Friday, November 06, 2009

Strength and Emotions

When it comes to relationships, how do we define strength?

As someone who values mental and emotional strength, I have yet to decide who to award points to when it comes to relationships. The older we get, the more each of us puts up walls. We get cynical and jaded from past experiences, and begin to know better than to blindly rush into each potential love story. We learn to be self-sufficient, so that when the man/woman of our dreams turns out not to be all they were cracked up to be, we have a strong sense of self to fall back on. We find our selves less willing to trust our emotions to another, and thus less likely to find ourselves hurt.

Yet on the flip side of the coin, while you may lose strength points for letting your feelings for someone else dictate your actions/thoughts, it takes a good amount of strength to wear your heart on your sleeve. When the naivete is gone, you have to willingly make yourself emotionally vulnerable to another person. First this involves admitting to yourself such a vulnerability, which is difficult enough, and then acting on it so that others can see. For most this is the scary part, and takes a good amount of courage to overcome. Surprisingly, this is what is most difficult for the stereotypical tough guy to do.

Which takes more strength? And which should we as a society value more?

Online dating

For all those of my friends who like to live vicariously through my dating stories, I figured it was time for an update. As I'd expect someone in my mother's generation to say, dating today just isn't what it used to be. Particularly in the age of online dating, as I'm now learning.

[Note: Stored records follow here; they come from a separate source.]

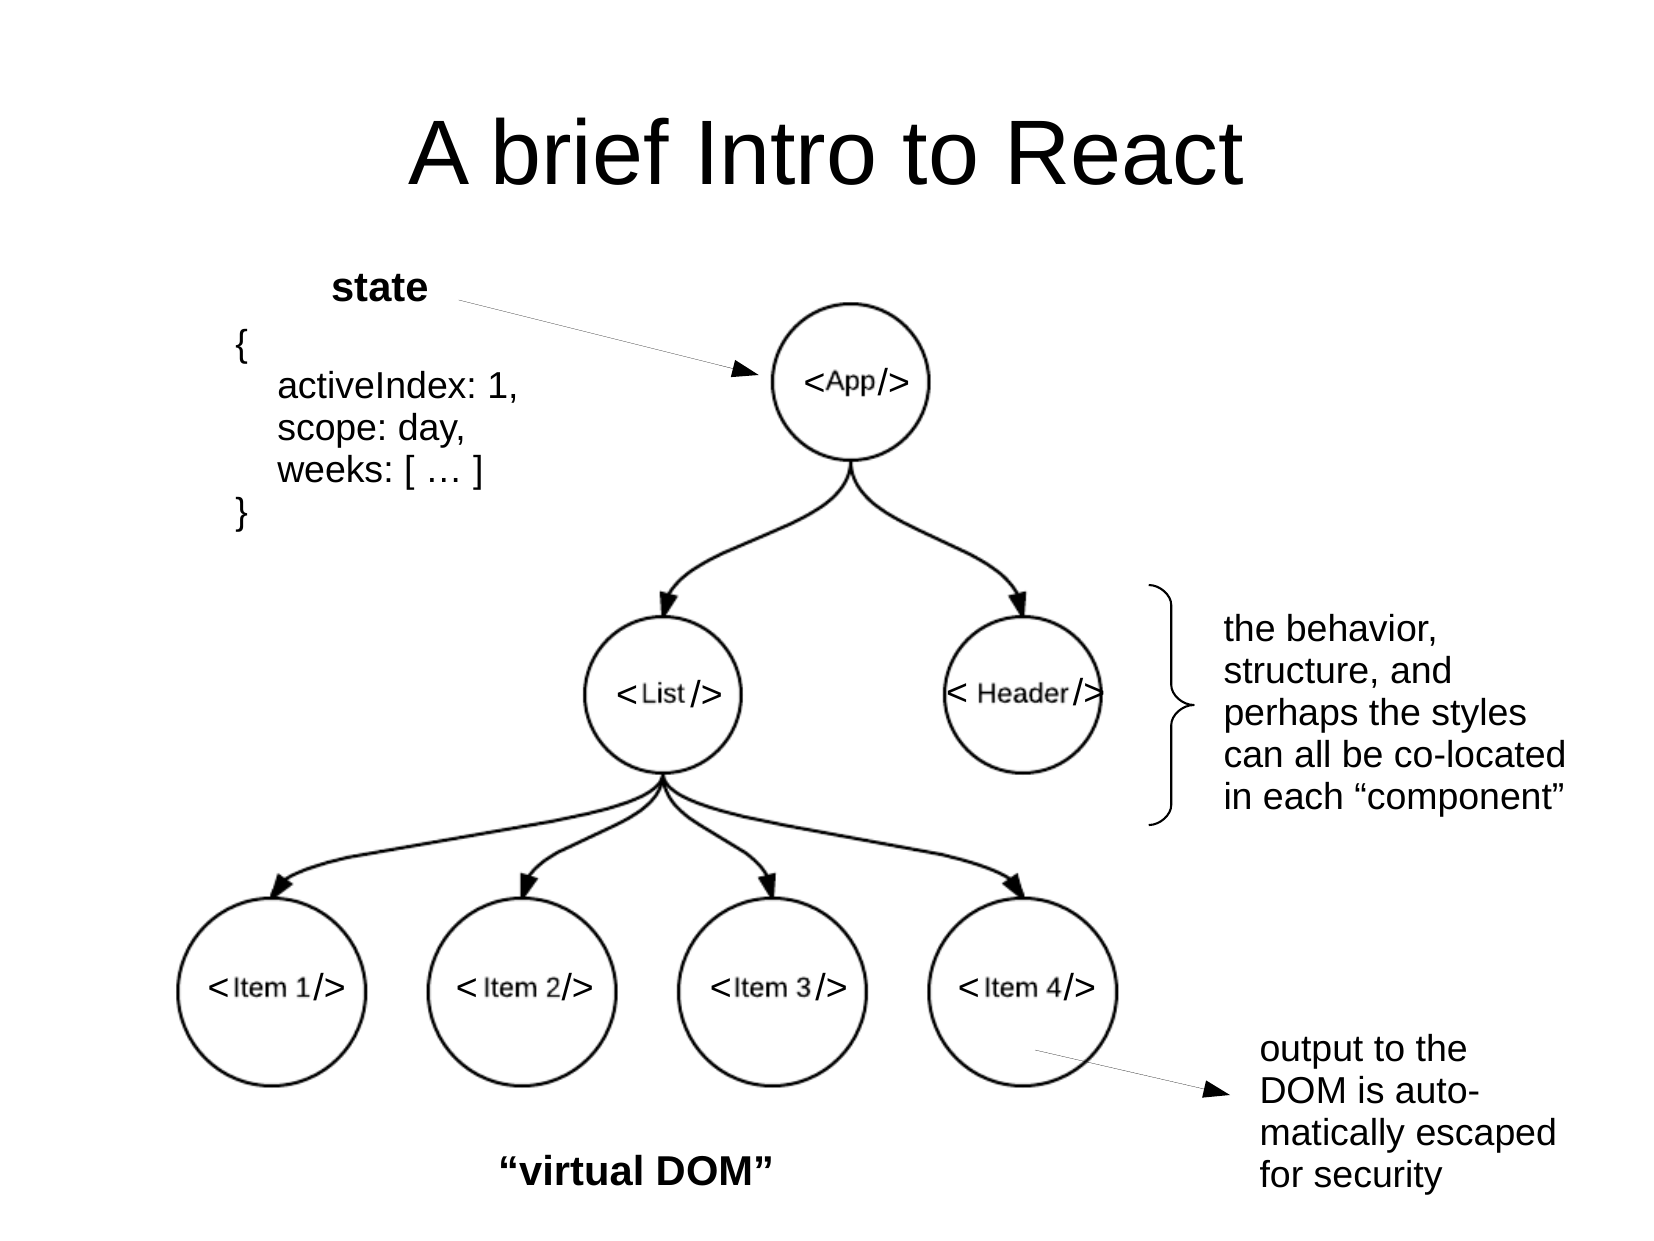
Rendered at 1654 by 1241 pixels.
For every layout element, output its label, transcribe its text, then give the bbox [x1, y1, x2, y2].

text_box “virtual DOM” [483, 1140, 790, 1202]
picture [53, 179, 1250, 1216]
text_box { activeIndex: 1, scope: day, weeks: [ … ] } [220, 315, 534, 540]
text_box < /> [192, 959, 362, 1020]
text_box < /> [695, 959, 864, 1020]
text_box < /> [943, 959, 1112, 1020]
text_box < /> [788, 354, 926, 415]
text_box output to the DOM is auto-matically escaped for security [1244, 1020, 1576, 1203]
text_box the behavior, structure, and perhaps the styles can all be co-located in each “component” [1208, 600, 1610, 825]
text_box < /> [441, 959, 610, 1020]
text_box < /> [931, 664, 1121, 725]
title A brief Intro to React [82, 49, 1571, 257]
text_box state [316, 256, 444, 319]
text_box < /> [601, 665, 738, 726]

Let me paint the picture. Sign up for Jdate, Match.com, etc, and you're hit with a plethora of potential mates, their pics and bios for you to peruse at leisure. Having never met them, you come up with some arbitrary criteria from which to narrow the pool. You rule people out because they're too short, too tall, overweight, not meaty enough, too old, too young, not religious enough, too religious, have a boring job, don't make enough, hold the wrong political views, etc. With a narrower list, you can proceed.

The next stage is that someone initiates some sort of contact, be it an email or a chat message of some kind. And if you're the recipient, you get to evaluate whether the other person is worth your time. It never ceases to amaze me when someone decides not to respond. Maybe there are other things/people currently going on in their life, but more likely, they've already ruled you out. I mean, how does one take rejection by someone you've never met? They're not even rejecting you, just some aspect of their perception of you, which is the absurdity of it all... then after this realization you proceed to yourself ignore the message from the chubby/dull looking boy with no ambition.

In the last stage, whenever you do actually set up a meeting, you're now used to evaluating people based on predetermined criteria. No longer are you simply looking for a vaguely defined chemistry with someone, you're comparing against the checklist in your head. And then you wonder why no one seems to be measuring up to your preconceived notions of perfection. Now even when you meet members of the opposite sex on your own, your instinct is still to be in checklist mode. Either way, it becomes all too easy to rule people out rather than in.

In short, I think the world of online dating is allowing us to date like we shop, comparing models and prices until we find the best possible option. Perhaps in doing so we lose sight of the bigger picture of connecting to an actual person.